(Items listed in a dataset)
##############################
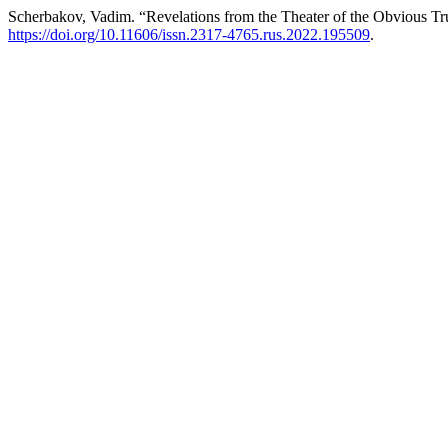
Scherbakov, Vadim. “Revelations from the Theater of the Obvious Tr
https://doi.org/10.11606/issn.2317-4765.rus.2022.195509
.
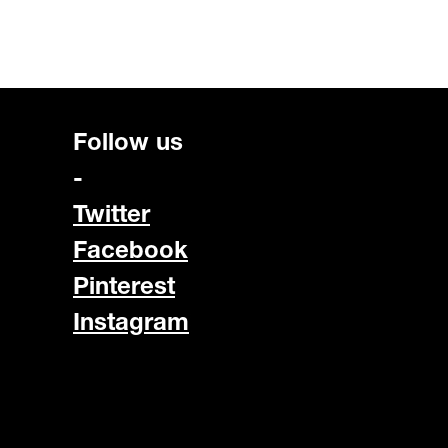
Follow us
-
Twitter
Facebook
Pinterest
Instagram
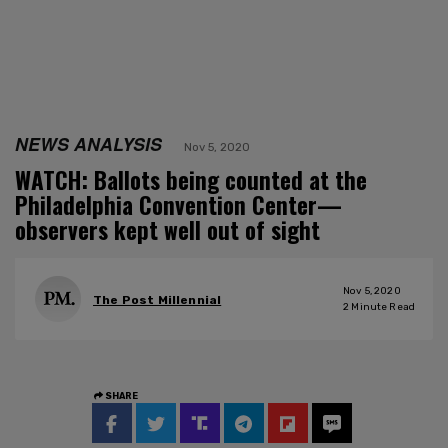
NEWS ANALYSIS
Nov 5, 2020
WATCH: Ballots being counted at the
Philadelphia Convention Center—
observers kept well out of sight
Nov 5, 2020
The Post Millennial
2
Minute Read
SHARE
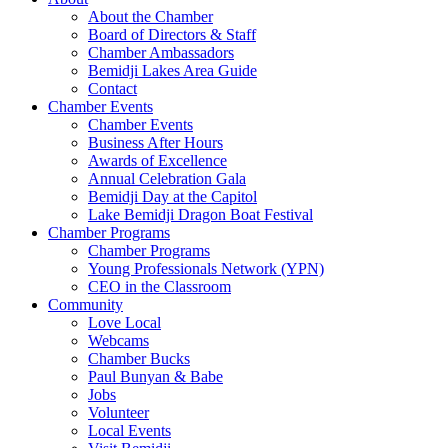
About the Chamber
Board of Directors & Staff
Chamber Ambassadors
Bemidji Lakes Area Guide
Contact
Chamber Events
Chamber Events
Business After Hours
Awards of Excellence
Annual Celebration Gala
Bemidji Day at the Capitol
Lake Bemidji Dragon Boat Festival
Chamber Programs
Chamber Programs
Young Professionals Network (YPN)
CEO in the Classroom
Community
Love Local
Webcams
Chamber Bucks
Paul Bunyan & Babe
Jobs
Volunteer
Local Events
##############################
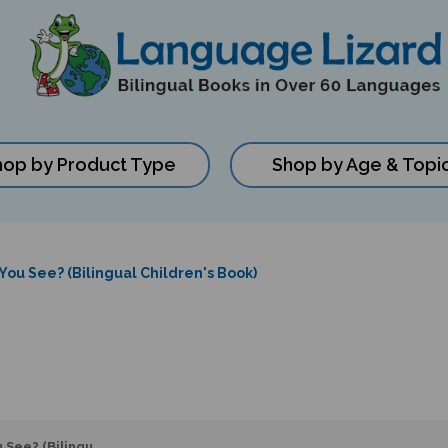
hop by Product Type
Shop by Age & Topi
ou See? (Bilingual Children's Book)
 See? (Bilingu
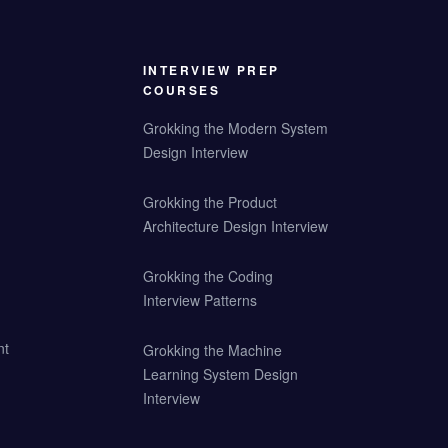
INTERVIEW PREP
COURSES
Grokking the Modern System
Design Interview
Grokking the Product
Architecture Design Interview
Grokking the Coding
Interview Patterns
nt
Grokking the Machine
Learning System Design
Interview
##############################
Look above for the line holding "Annual Celebration Gala" and the line holding "Local Events". Retype both, and every line between them, word for word and nothing else.

Exercise output ::
Annual Celebration Gala
Bemidji Day at the Capitol
Lake Bemidji Dragon Boat Festival
Chamber Programs
Chamber Programs
Young Professionals Network (YPN)
CEO in the Classroom
Community
Love Local
Webcams
Chamber Bucks
Paul Bunyan & Babe
Jobs
Volunteer
Local Events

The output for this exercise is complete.